What is the spiritual seeker to make of these two seemingly contradictory definitions? Are they even referring to the same thing? With these questions in mind, we set out to discover everything we could about this well-documented yet enigmatic entity that seems to play such a pivotal role in all of our lives. We approached spiritual teachers from almost every major enlightenment tradition, talked to more psychologists than we could shake a Rorschach at (many of whom didn't make it into the final issue), spoke with numerous transpersonal theorists—the grand integrators of psychology and spirituality—and even interviewed a Hollywood director to gain perspective and insight on this powerful player in the human drama.

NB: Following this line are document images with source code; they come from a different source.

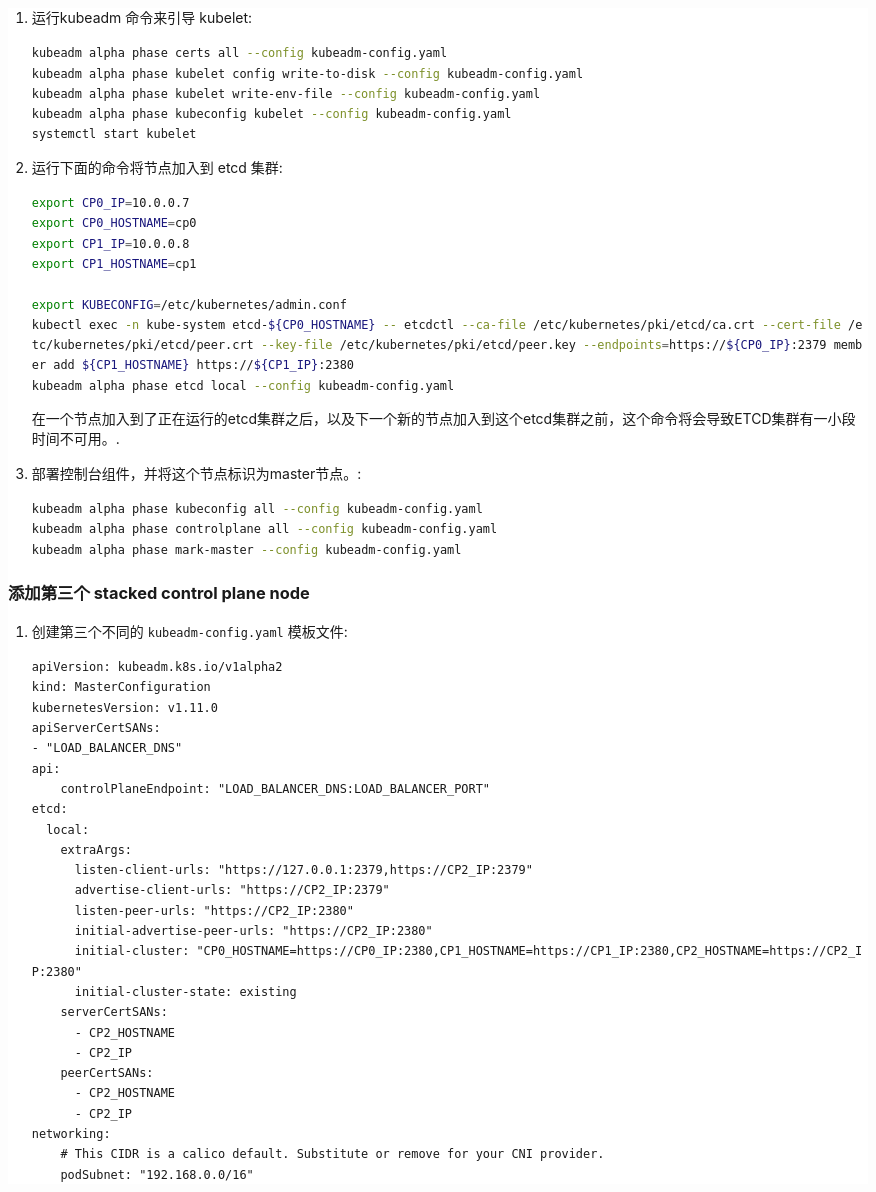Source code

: 1.  运行kubeadm 命令来引导 kubelet:

      ```sh
      kubeadm alpha phase certs all --config kubeadm-config.yaml
      kubeadm alpha phase kubelet config write-to-disk --config kubeadm-config.yaml
      kubeadm alpha phase kubelet write-env-file --config kubeadm-config.yaml
      kubeadm alpha phase kubeconfig kubelet --config kubeadm-config.yaml
      systemctl start kubelet
      ```

1.  运行下面的命令将节点加入到 etcd 集群:

      ```sh
      export CP0_IP=10.0.0.7
      export CP0_HOSTNAME=cp0
      export CP1_IP=10.0.0.8
      export CP1_HOSTNAME=cp1

      export KUBECONFIG=/etc/kubernetes/admin.conf 
      kubectl exec -n kube-system etcd-${CP0_HOSTNAME} -- etcdctl --ca-file /etc/kubernetes/pki/etcd/ca.crt --cert-file /etc/kubernetes/pki/etcd/peer.crt --key-file /etc/kubernetes/pki/etcd/peer.key --endpoints=https://${CP0_IP}:2379 member add ${CP1_HOSTNAME} https://${CP1_IP}:2380
      kubeadm alpha phase etcd local --config kubeadm-config.yaml
      ```

    在一个节点加入到了正在运行的etcd集群之后，以及下一个新的节点加入到这个etcd集群之前，这个命令将会导致ETCD集群有一小段时间不可用。.

1.  部署控制台组件，并将这个节点标识为master节点。:

      ```sh
      kubeadm alpha phase kubeconfig all --config kubeadm-config.yaml
      kubeadm alpha phase controlplane all --config kubeadm-config.yaml
      kubeadm alpha phase mark-master --config kubeadm-config.yaml
      ```

### 添加第三个 stacked control plane node

1.  创建第三个不同的 `kubeadm-config.yaml` 模板文件:

        apiVersion: kubeadm.k8s.io/v1alpha2
        kind: MasterConfiguration
        kubernetesVersion: v1.11.0
        apiServerCertSANs:
        - "LOAD_BALANCER_DNS"
        api:
            controlPlaneEndpoint: "LOAD_BALANCER_DNS:LOAD_BALANCER_PORT"
        etcd:
          local:
            extraArgs:
              listen-client-urls: "https://127.0.0.1:2379,https://CP2_IP:2379"
              advertise-client-urls: "https://CP2_IP:2379"
              listen-peer-urls: "https://CP2_IP:2380"
              initial-advertise-peer-urls: "https://CP2_IP:2380"
              initial-cluster: "CP0_HOSTNAME=https://CP0_IP:2380,CP1_HOSTNAME=https://CP1_IP:2380,CP2_HOSTNAME=https://CP2_IP:2380"
              initial-cluster-state: existing
            serverCertSANs:
              - CP2_HOSTNAME
              - CP2_IP
            peerCertSANs:
              - CP2_HOSTNAME
              - CP2_IP
        networking:
            # This CIDR is a calico default. Substitute or remove for your CNI provider.
            podSubnet: "192.168.0.0/16"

And as we saw this elusive phantom of the human psyche reflected in the multifaceted prism of modern and ancient thought, we wondered again and again: Is the ego the enemy within? Or is it the command center of the psyche? Or is it some mysterious combination of both? The therapists tell us to develop the self; the Buddhists say there is no self. The psychologists explain how the ego is created; the religions explain how the ego is transcended. And the transpersonal psychologists agree in some way with everyone and include it all in their theories of everything.
As we explored the wildly contrasting terrains marked by these two very different paradigms—from ego development to ego annihilation, from the wounded egos of modern therapy to the wounded pride of Satan, from the inner children of the New Age to the inner demons of an older age, from self-help therapies to radical exorcisms, from the ego defense mechanisms to the seven deadly sins, from being somebody to being nobody at all, from Freud to the Buddha and back again—one thing became extraordinarily clear: that the way in which we understand and relate to the ego has everything to do with the way in which we understand and relate to all of life—including spiritual enlightenment.
Is it all just a matter of definitions? An issue of semantics? A play of words? At first glance it may seem so, but as we learned in the interviews that make up this issue, the currents of these questions run far deeper than that. When we take up the challenge of enlightenment and dare to aspire to be a liberated human being, nothing could be more important than knowing exactly what we're up against. And yet, never has that question been more complex and confusing, and never has there been more disagreement as to what the most accurate answers actually are. Still, it is how we relate to the ego that colors and informs every choice we make on the spiritual path—what to accept, what to reject, when to move forward and when to step back. And it is those choices, made within every human heart, that will ultimately determine the results of our spiritual efforts.